Atlantico / Une demande de libéralisme social ?

J’ai répondu aux questions d’Atlantico, en lien avec les résultats du « Grand Débat »

Atlantico : Après plusieurs mois de consultations, en quoi pourrait-on estimer que les aspirations des Français, exprimées à l’occasion du Grand débat national, pourraient être de nature à une demande de libéralisme, s’exprimant notamment au travers du ras-le bol fiscal ?

Erwan Le Noan : Si les demandes qui s’expriment étaient libérales, ce serait une excellente nouvelle pour la France ! A certains égards, il est vrai que les revendications portées résonnent positivement à des oreilles libérales : réduire la dépense publique, réduire la fiscalité, accroître la transparence de l’Etat, etc. Dans le même temps, il y a également des demandes d’augmentation de la fiscalité sur les plus « riches ».
Il est donc probablement réducteur de considérer que l’expression du grand débat est libérale. Elle n’est probablement nourrie d’une doctrine très claire et se limite – ce qui est déjà beaucoup, à dire ce que ressentent tous les Français : une immense exaspération devant un appareil administratif qui les oppresse plus qu’il ne les libère, qui les contrôle plus qu’il ne les encourage, qui leur confisque leurs revenus plus qu’il ne les incite à progresser ! Le grand débat a exprimé ce que tout le monde sait depuis des années en dehors des élites technocratiques qui nous gouvernent : les Français sont étouffés par l’Etat.
Les demandes de baisse de la dépense publique et de baisse de la fiscalité expriment donc plus une colère qu’une doctrine. Elle peut être libérale, ou poujadiste, ou frondeuse : beaucoup de considérations différentes se melent surement dans une expression commune.
L’important est de savoir ce que donneront ces revendications : si elles aboutissent effectivement à baisser drastiquement la dépense publique et la fiscalité, ce sera un pas immense pour la France !
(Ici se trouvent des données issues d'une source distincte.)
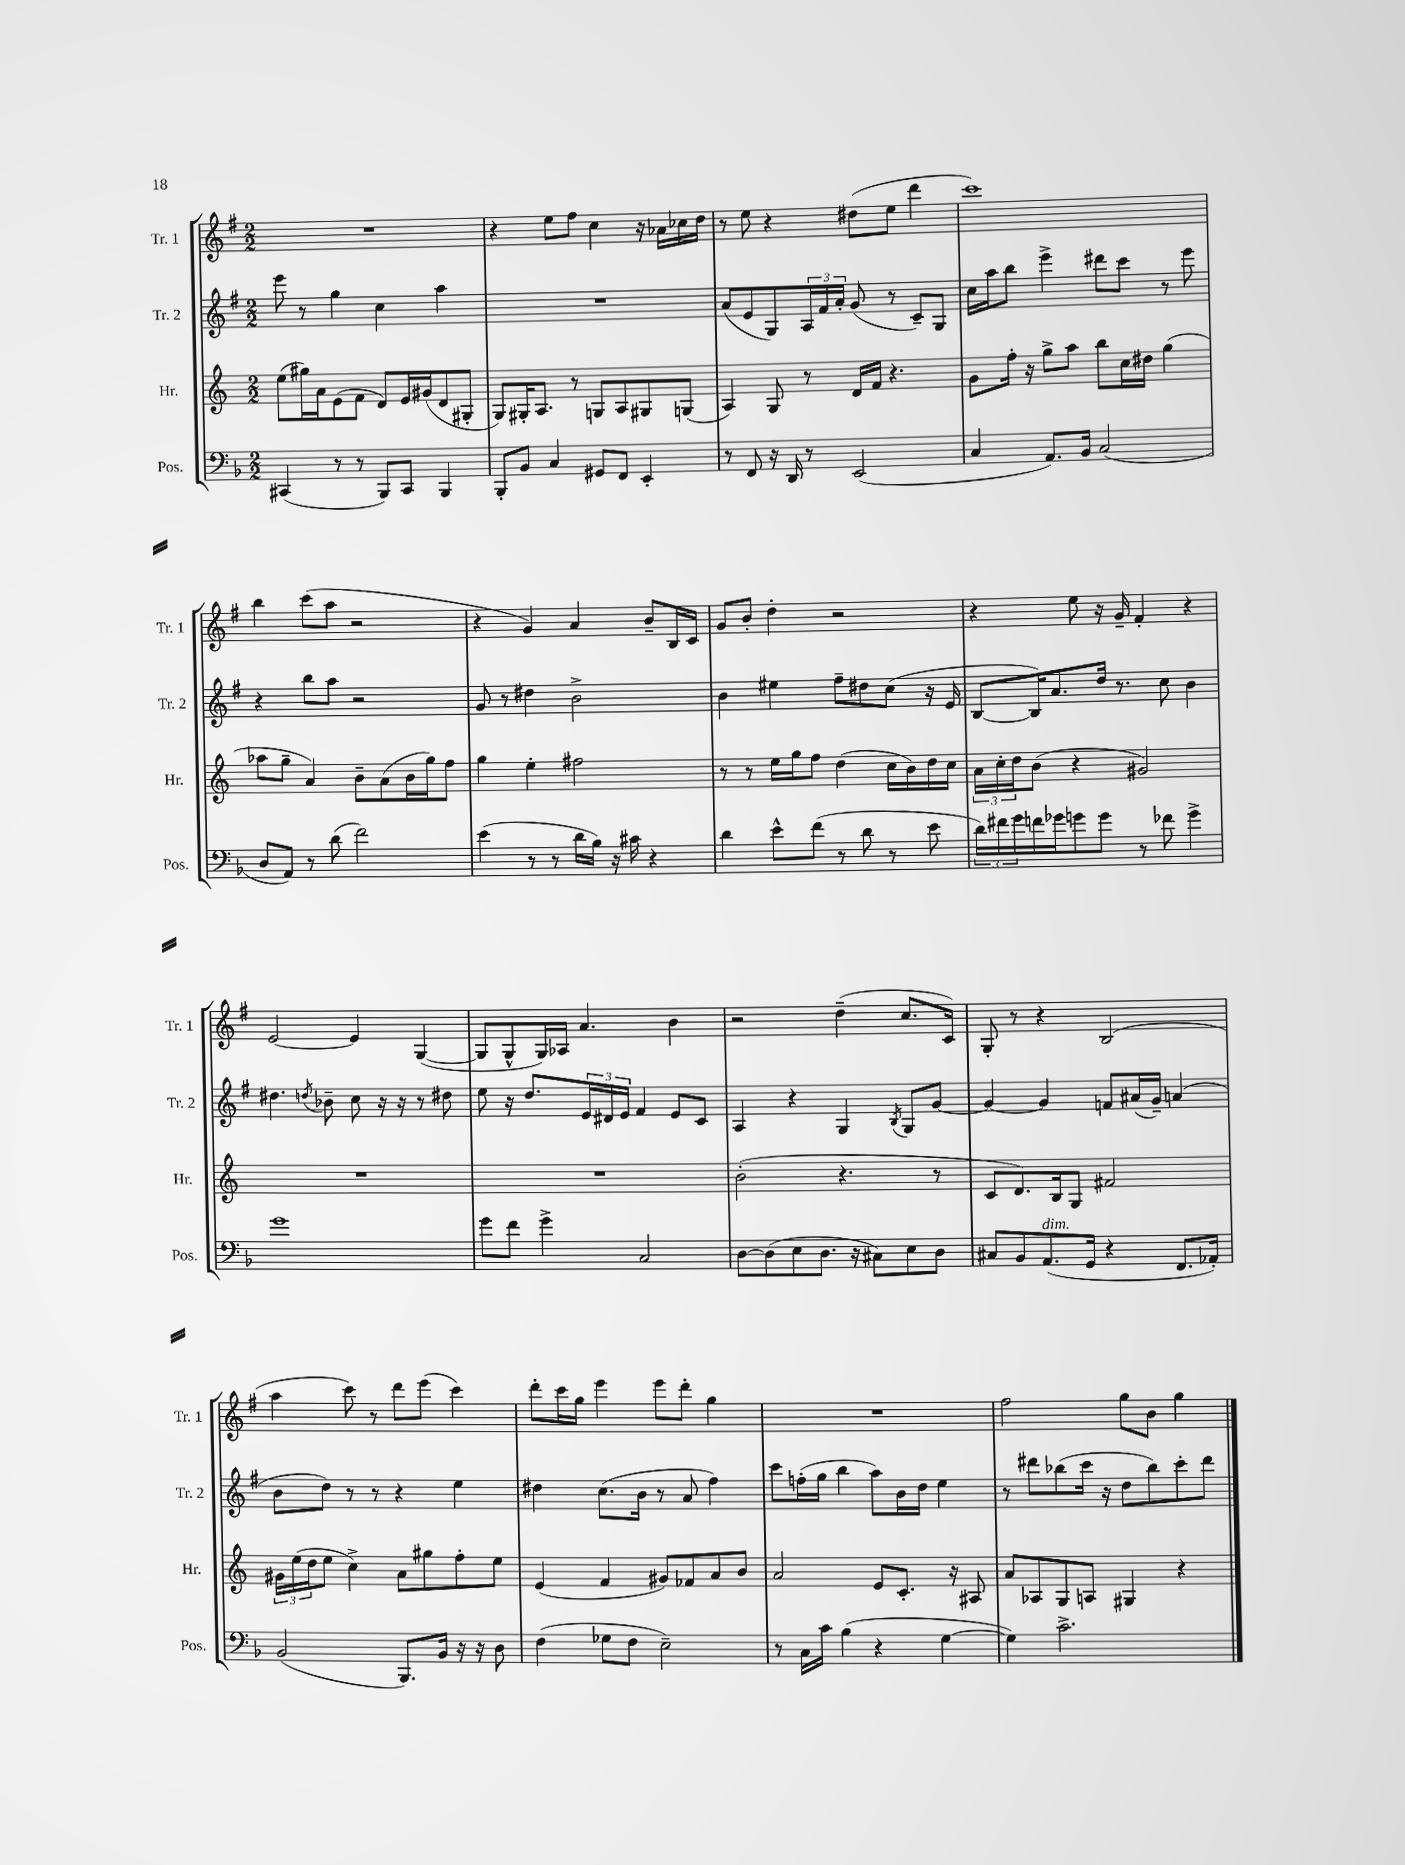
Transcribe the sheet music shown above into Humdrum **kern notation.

**kern	**kern	**kern	**kern
*staff4	*staff3	*staff2	*staff1
*clefF4	*clefG2	*clefG2	*clefG2
*k[b-]	*k[]	*k[f#]	*k[f#]
*M2/2	*M2/2	*M2/2	*M2/2
(4CC#/	(8ee\L	8eee\	1r
.	16gg#\L)	8r	.
.	16a\J	.	.
8r	(8e\	4gg\	.
8r	8f\J	.	.
8BBB-/L)	8d/L)	4cc\	.
8CC#/J	16e/L	.	.
.	(16g#/J	.	.
4BBB-/	8d/	4aa\	.
.	8G#'/J	.	.
=	=	=	=
8BBB-'/L	8G/L)	1r	4r
8BB-/J	16G#'/K	.	.
.	8.A/J	.	.
4C/	.	.	8ee\L
.	8r	.	8ff#\J
8GG#/L	8G/L	.	4cc\
8FF/J	8A/	.	.
4EE'/	8G#/	.	16r
.	.	.	16a-\LL
.	(8G/J	.	16cc-\
.	.	.	16dd\JJ
=	=	=	=
8r	4A/)	(8a/L	8r
8FF/	.	8e/	8ee\
16r	8G/	8G/)	4r
16DD/	.	.	.
8r	8r	24A/L	.
.	.	24f#/	.
.	.	24a'/JJ	.
(2EE/	16d/LL	(8g/	(8dd#\L
.	16f/JJ	.	.
.	4.r	8r	8ee\J
.	.	8c~/L)	4ddd\
.	.	8G/J	.
=	=	=	=
4C/	8g\L	16cc\LL	1ccc)
.	.	16aa\J	.
.	16ff'\Jk	8bb\J	.
.	16r	.	.
8.AA/L)	8gg^\L	4eee^\	.
.	8aa\J	.	.
16BB-/Jk	.	.	.
(2C/	8bb\L	8ddd#\L	.
.	16cc\L	8ccc\J	.
.	16dd#\JJ	.	.
.	(4gg\	8r	.
.	.	8eee\	.
=	=	=	=
8D/L	8aa-\L	4r	4bb\
8AA/J)	8gg~\J	.	.
8r	4a/)	8bb\L	(8ccc\L
(8d\	.	8aa\J	8aa\J
2f\)	8b~\L	2r	2r
.	(8a\	.	.
.	16b\L	.	.
.	16gg\J)	.	.
.	8ff\J	.	.
=	=	=	=
(4e\	4gg\	8g/	4r
.	.	8r	.
8r	4ee'\	4dd#\	4g/)
8r	.	.	.
16d\LL	2ff#\	2b^\	4a/
16B-\JJ)	.	.	.
16r	.	.	.
16c#\	.	.	.
4r	.	.	8b~/L
.	.	.	16B/L
.	.	.	16c/JJ
=	=	=	=
4d\	8r	4b\	8g/L
.	8r	.	8b'/J
8e^^\L	16ee\LL	4ee#\	4dd'\
.	16gg\J	.	.
(8f\J	8ff\J	.	.
8r	(4dd\	8ff#~\L	2r
8d\	.	8dd#\	.
8r	16cc\LL	(8cc\J	.
.	16b\)	.	.
8e\	16dd\	16r	.
.	16cc\JJ	16e/	.
=	=	=	=
24d\LL)	24a\LL	[8B/L	4r
24f#\	24cc'\	.	.
24g\	24dd\J	.	.
16f\	(8b\J	16B/]K)	.
16g-\J	.	8.a/	.
8g\	4r	.	8ee\
8g\J	.	16dd/Jk	16r
.	.	8.r	16g~/
8r	2g#/)	.	4f#'/
8f-\	.	8cc\	.
4g^\	.	4b\	4r
=	=	=	=
1g	1r	4.dd#\	[2e/
.	.	8qdd/	.
.	.	8b-~\	.
.	.	8cc\	4e/]
.	.	16r	.
.	.	16r	.
.	.	8r	([4G/
.	.	8dd#\	.
=	=	=	=
8g\L	1r	8ee\	8G/]L
8f\J	.	16r	8G^^/
.	.	8.dd/L	.
4g^\	.	.	16G/L)
.	.	.	16A-/JJ
.	.	24e/L	4.a/
.	.	24d#/	.
.	.	24e/JJ	.
2C/	.	4f#/	.
.	.	8e/L	4b\
.	.	8c/J	.
=	=	=	=
[8D\L	(2b'\	4A/	2r
(8D\]	.	.	.
8E\	.	4r	.
8.D\J	.	.	.
.	4.r	4G/	(4dd~\
16r	.	.	.
8C#\L)	.	.	.
.	.	8qB/	.
8E\	.	8G/L	8.cc/L
8D\J	8r	[8g/J	.
.	.	.	16c/Jk)
=	=	=	=
8C#/L	8c/L	4g/_	8G'/
8BB-/	8.d/)	.	8r
(8.AA/	.	4g/]	4r
.	16B/k	.	.
.	8G/J	.	.
16GG/Jk	.	.	.
4r	2f#/	8f/L	(2B/
.	.	(16a#/L	.
.	.	16g~/JJ)	.
8.FF/L	.	(4a/	.
16AA-'/Jk)	.	.	.
=	=	=	=
(2BB-/	24g#\LL	8b\L	4aa\
.	(24ee\	.	.
.	24dd\J	.	.
.	8ee\J	8dd\J)	.
.	4cc^\)	8r	8ccc\)
.	.	8r	8r
8.BBB-/L)	8a\L	4r	8ddd\L
.	8gg#\	.	(8eee\J
16BB-/Jk	.	.	.
16r	8ff'\	4ee\	4ccc\)
16r	.	.	.
8D\	8ee\J	.	.
=	=	=	=
(4F\	(4e/	4dd#\	8ddd'\L
.	.	.	16ccc\L
.	.	.	16gg\JJ
8G-\L	4f/	(8.cc\L	4eee\
8F\J	.	.	.
.	.	16b\Jk	.
2E~\)	8g#/L)	8r	8eee\L
.	8f-/	8a/	8ddd'\J
.	8a/	4ff#\)	4gg\
.	8b/J	.	.
=	=	=	=
8r	2a/	8ccc\L	1r
16C\LL	.	(16ff'\L	.
16c\JJ	.	16gg\JJ	.
(4B-\	.	4bb\	.
4r	8e/L	8aa\L)	.
.	8.c'/J	16b\L	.
.	.	16dd\JJ	.
[4G\	.	4ee\	.
.	16r	.	.
.	8A#/	.	.
=	=	=	=
4G\])	8a/L	8r	2ff#\
.	8A-/	8ddd#\L	.
2.c^\	8G/	(8bb-\	.
.	8A/J	16ccc\Jk	.
.	.	16r	.
.	4G#/	8dd\L	8gg\L
.	.	8bb-\)	8b\J
.	4r	8ccc'\	4gg\
.	.	8ddd#\J	.
==	==	==	==
*-	*-	*-	*-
Cette demande de libéralisme semble s’articuler avec une aspiration sociale profonde de la part des Français. En quoi cette demande pourrait-elle correspondre à un libéralisme plus « social », « humain » ou « durable » ?
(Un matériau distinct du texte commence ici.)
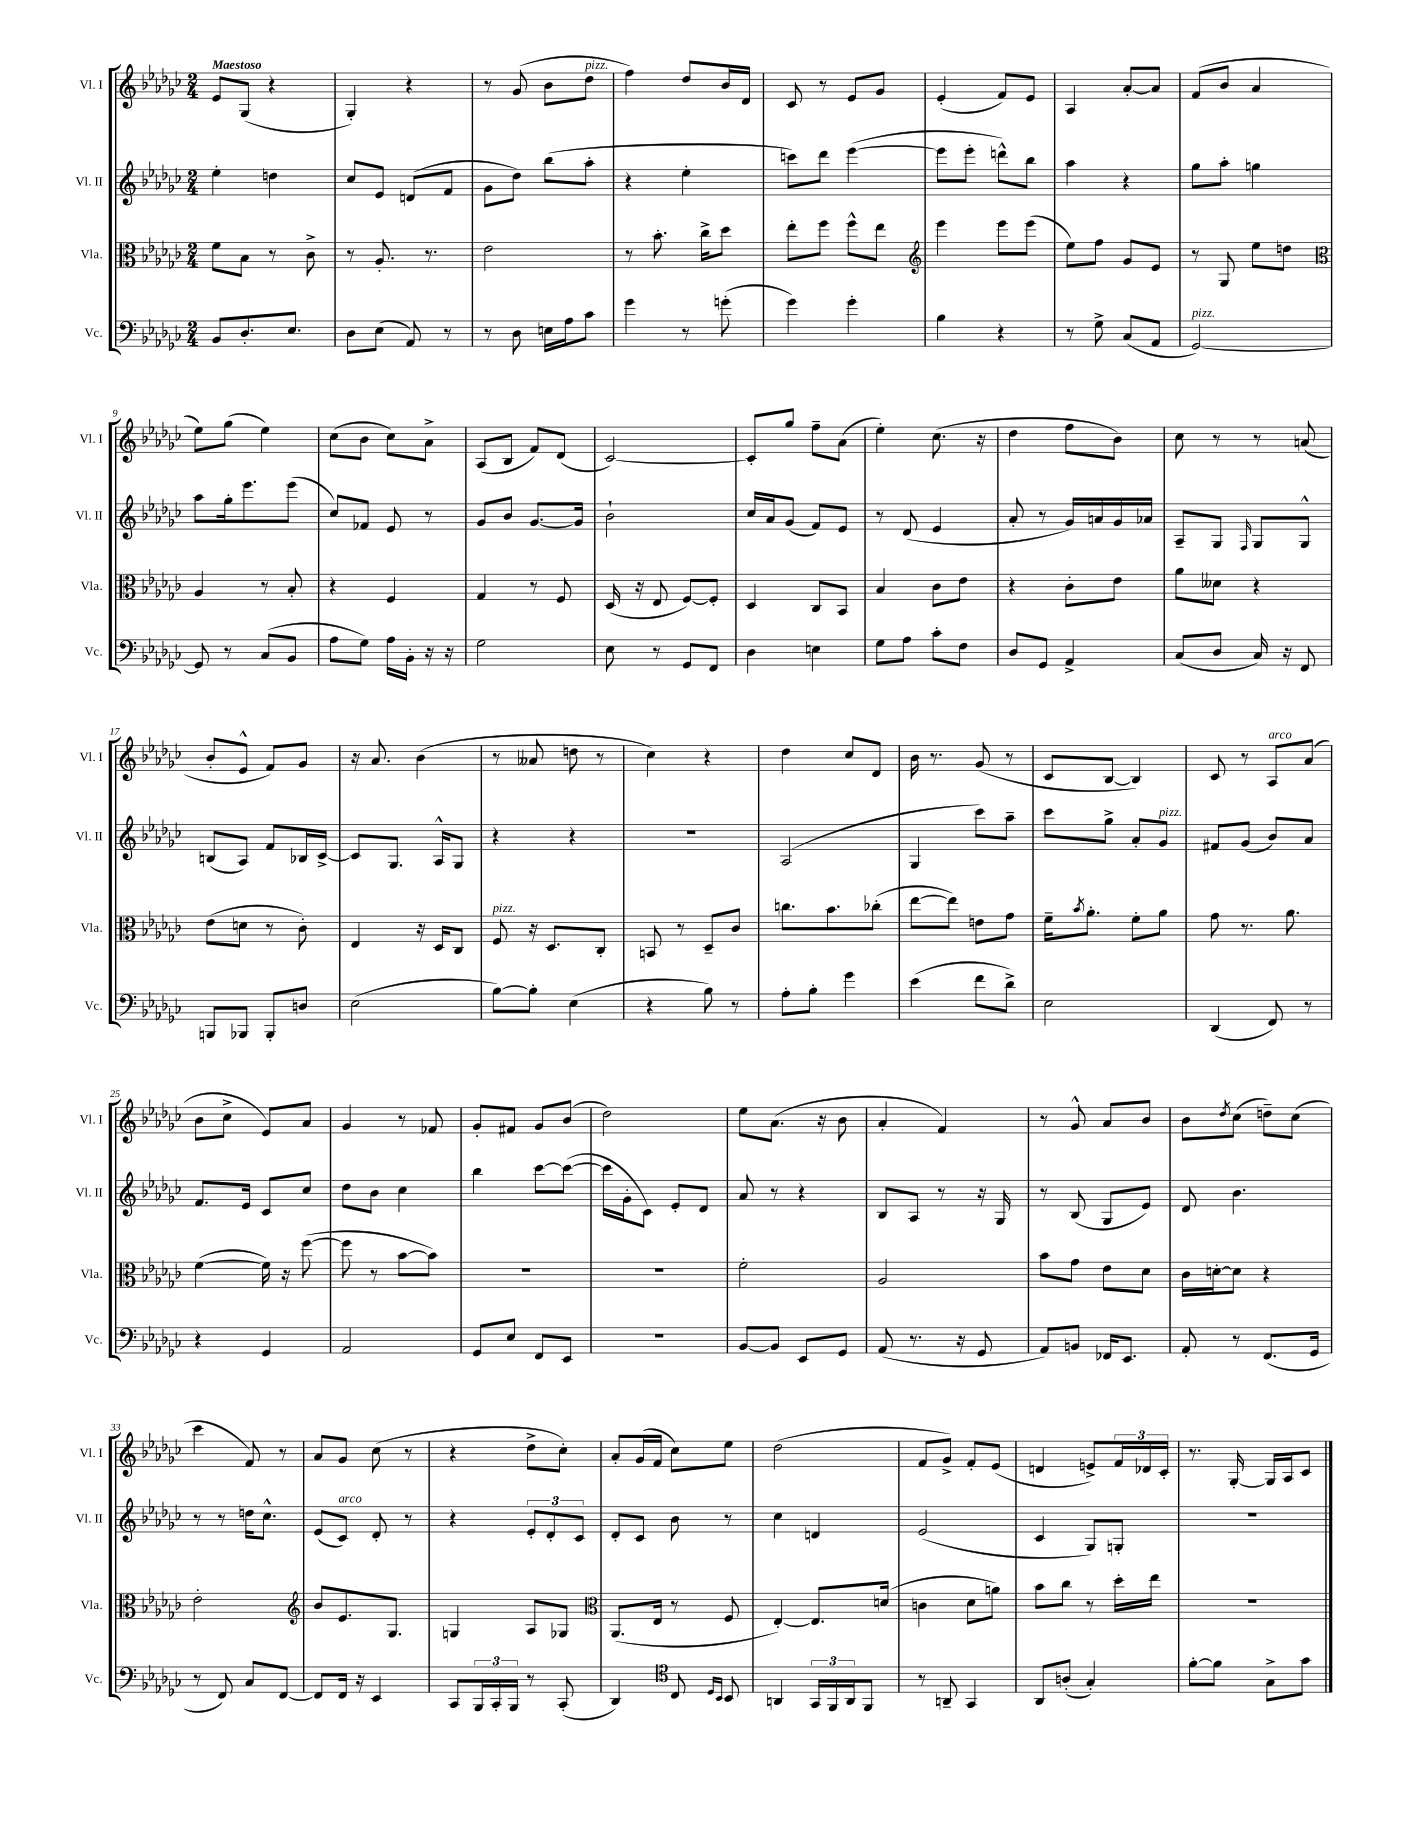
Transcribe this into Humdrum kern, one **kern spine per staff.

​Erwan Le Noan : Les Français perçoivent ce que les élites ignorent : l’Etat Providence est dans une situation d’échec lamentable depuis des années. Les hôpitaux souffrent, les écoles ne sont plus au niveau, la solidarité n’est plus assurée alors même que l’Etat ne cesse de prélever et de réglementer. Le modèle que les discours politiques grandiloquents ne cessent de prétendre sauver ou préserver est en réalité dans une situation de faillite : il ne produit plus de résultats à la hauteur de ce que la collectivité y investit.
Il est donc peu surprenant et assez légitime que les Français expriment à la fois une demande de retrait de l’Etat inefficace et le renouvellement de la solidarité : ils demandent que le modèle qui a failli soit remplacé par une offre alternative.
Cela ne veut pas dire qu’ils se sont convertis à un libéralisme débridé – ni qu’ils foncent vers le communisme dont ils savent en réalité qu’il n’a produit que de la misère et de l’oppression ; mais ils sont en attente d’une autre offre de services (publics). Et de ce point de vue, force est de constater que le gouvernement comme les oppositions n’ont strictement rien à proposer. Ce n’est pas surprenant, ils restent sur le modèle d’un Etat-Providence qui fonctionnerait car, en réalité, leurs dirigeants sont assez représentatifs d’élites – souvent administratives – qui sont restées préservées des bouleversements négatifs du monde des dernières années.

Quels sont les partis ou les personnalités politiques susceptibles de pouvoir incarner une telle demande exprimée par les Français ?

​Erwan Le Noan :Aujourd’hui, il y a beaucoup de personnes qui expriment des idées libérales, mais aucune n’a probablement l’ampleur politique suffisante pour incarner une alternative crédible à ce stade.
Le risque, pour les démocrates, c’est que le discours anti-étatiste soit récupéré par des poujadistes nationalistes, qu’on trouvait à une époque au Front national avant que Marine Le Pen n’adopte un discours économique digne de l’extrême gauche.